Gitobu Imanyara
Gitobu Imanyara, a young lawyer and journalist, has been in the forefront of the democratic struggle in Kenya ever since the Moi government abolished multi-party democracy in 1982. Repeatedly arrested and harassed, he has unceasingly protested against the erosion of rights guaranteed in the Kenyan constitution, a document modeled on the U.S. constitution and drafted with the help of the late Supreme Court Justice Thurgood Marshall.
In 1987, after spending more than two years in Maximum Security Prison on trumped-up charges associated with his work as a human rights lawyer, he founded the Nairobi Law Monthly described in the recently published Democracy Reader as "one of the boldest publications in Africa in the late twentieth century." A forum for public debate on the crisis facing constitutional rights in Kenya, the publication quickly earned the wrath of the Moi government which detained Imanyara on charges of not properly registering the magazine.

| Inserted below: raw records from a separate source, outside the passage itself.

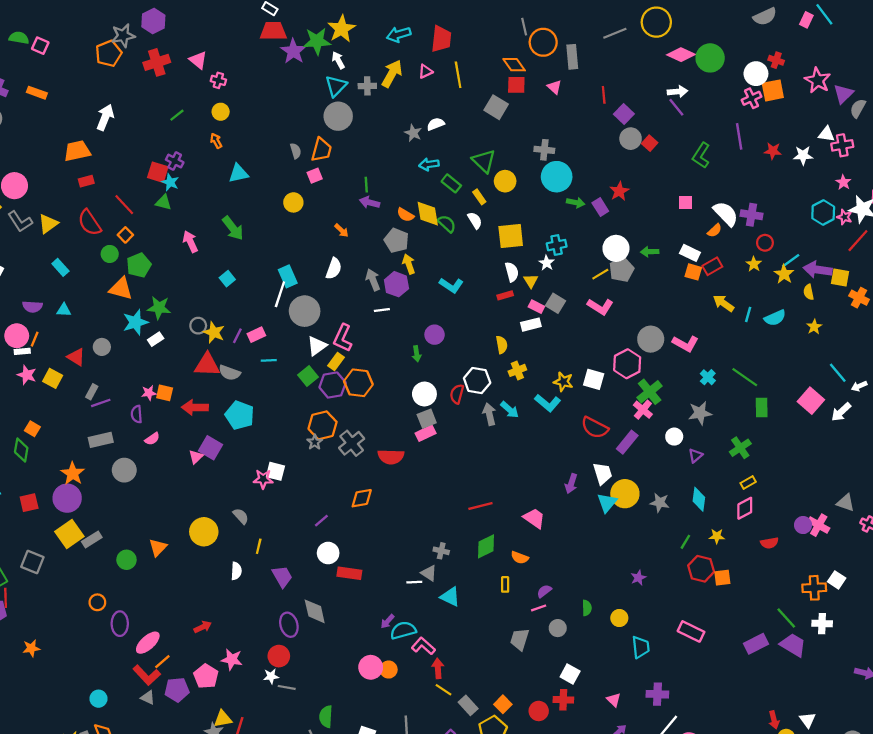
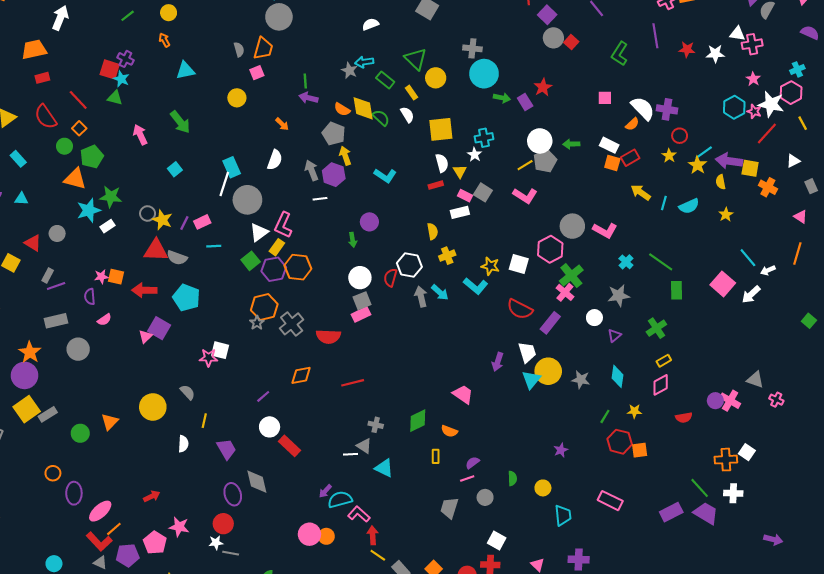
gray star: (413, 133) -> (349, 70), moved
red line: (480, 506) -> (353, 383), moved
red rectangle: (349, 573) -> (289, 446), turned 35

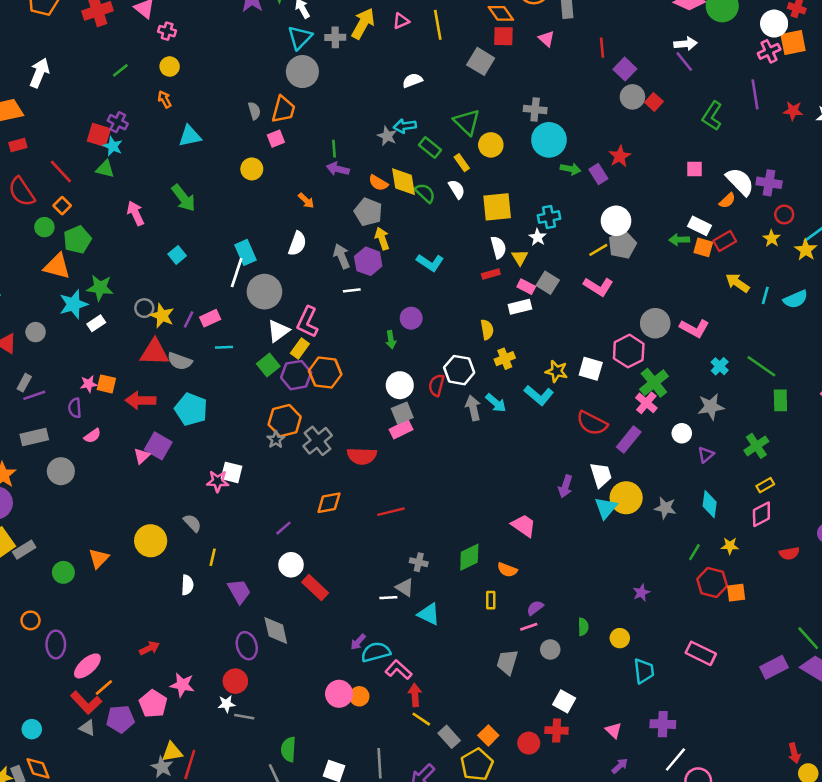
green arrow: (571, 144) -> (679, 240), moved

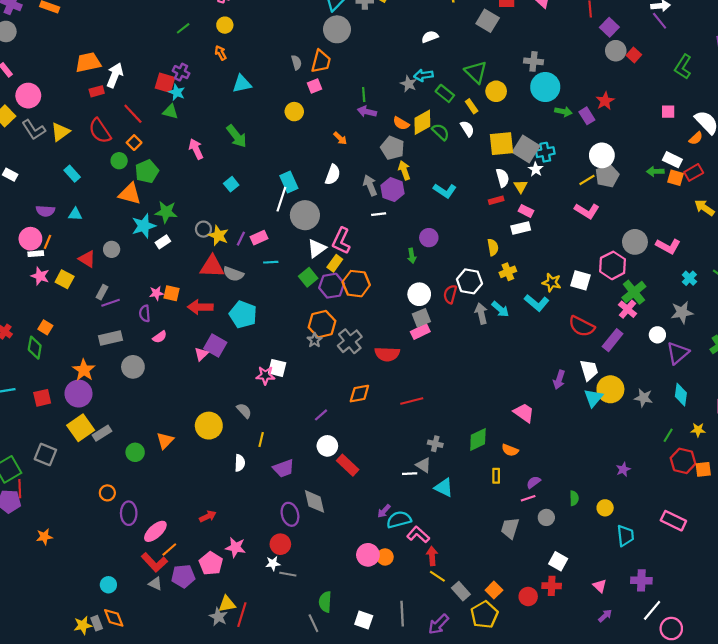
white arrow: (39, 73) -> (115, 75), moved
yellow diamond: (404, 182) -> (422, 122), turned 70
gray square: (548, 283) -> (526, 149), moved, size x1.4
purple triangle: (706, 455) -> (678, 353), size x1.6
purple trapezoid: (239, 591) -> (284, 468), turned 100

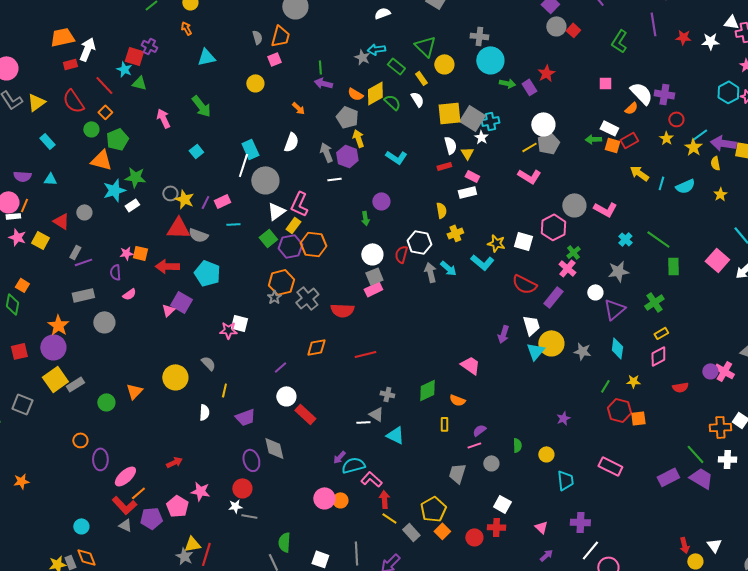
cyan star: (177, 92) -> (124, 69), moved
green cross: (634, 292) -> (573, 252), size x0.6
yellow pentagon: (484, 615) -> (433, 509), moved

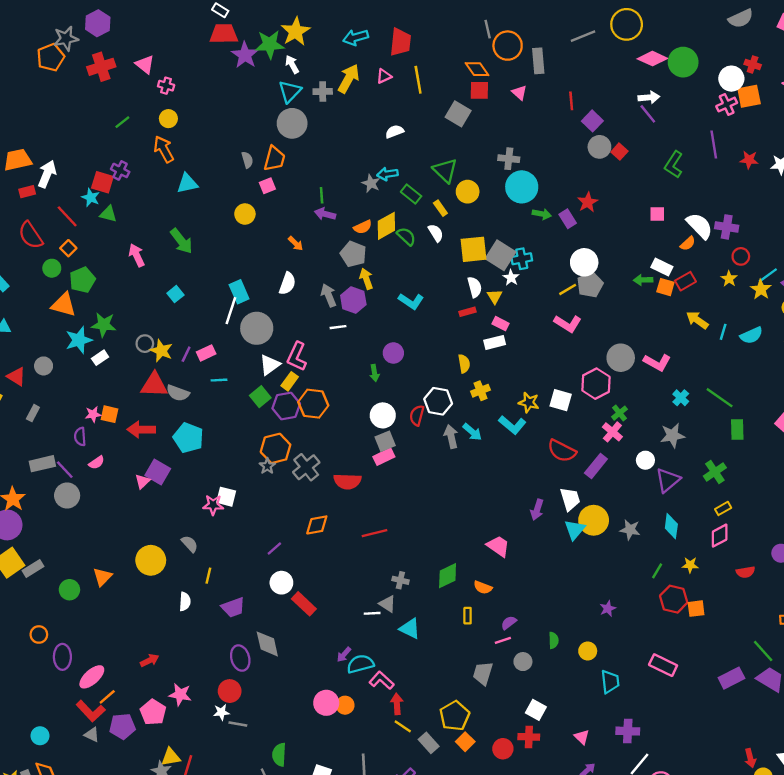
orange arrow: (186, 28) -> (164, 149), size x1.6
orange semicircle: (355, 94) -> (363, 227), turned -56
purple line: (83, 262) -> (65, 470), moved, turned 66

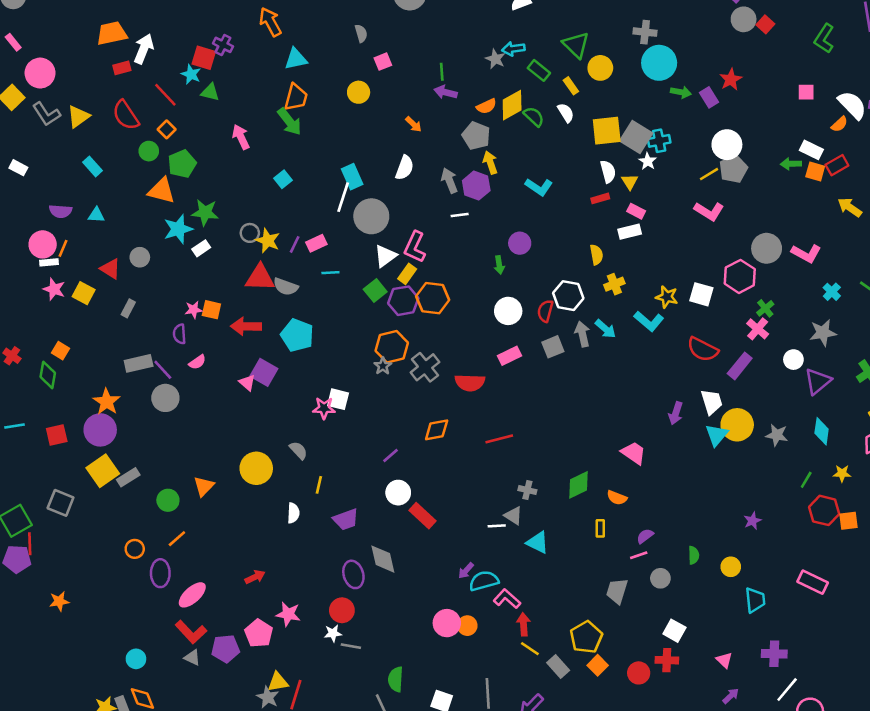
orange trapezoid: (274, 159) -> (296, 97), moved
gray square: (385, 441) -> (553, 347), moved
pink triangle: (142, 481) -> (247, 383), turned -35
orange line: (107, 697) -> (177, 539), moved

In 1990, following the revolution in Eastern Europe, Imanyara confronted the Kenyan government with a special issue entitled "The Historic Debate: Law, Democracy, and Multi-Party Politics in Kenya." He was arrested twice that summer, at one point held incommunicado in a prison psychiatric ward. Undaunted, he republished the "historic debate" issue upon his release and was subsequently assaulted and arrested again on sedition charges following publication of another issue of the magazine reporting on the proposed founding of a new opposition political party. While in prison, he was named International Editor of the Year by the World Press Review, which called him "the boldest voice for a free press in a country whose intolerant government does not hesitate to shut down publications and where most journalists practice self censorship."
Imanyara is currently the Secretary General of the Forum for the Restoration of Democracy - Kenya. He continues to serve as editor of the Nairobi Law Monthly, and with Endowment support, he has also started the Nairobi Weekly, to continue human rights advocacy and to nurture a civil society in his country.
Imanyara is not alone in Kenya, or indeed in Africa, in defending democratic values and human rights. He has written "It is possible to crush a human body, for it is frail and finite.... But no one, however powerful, can crush an ideal."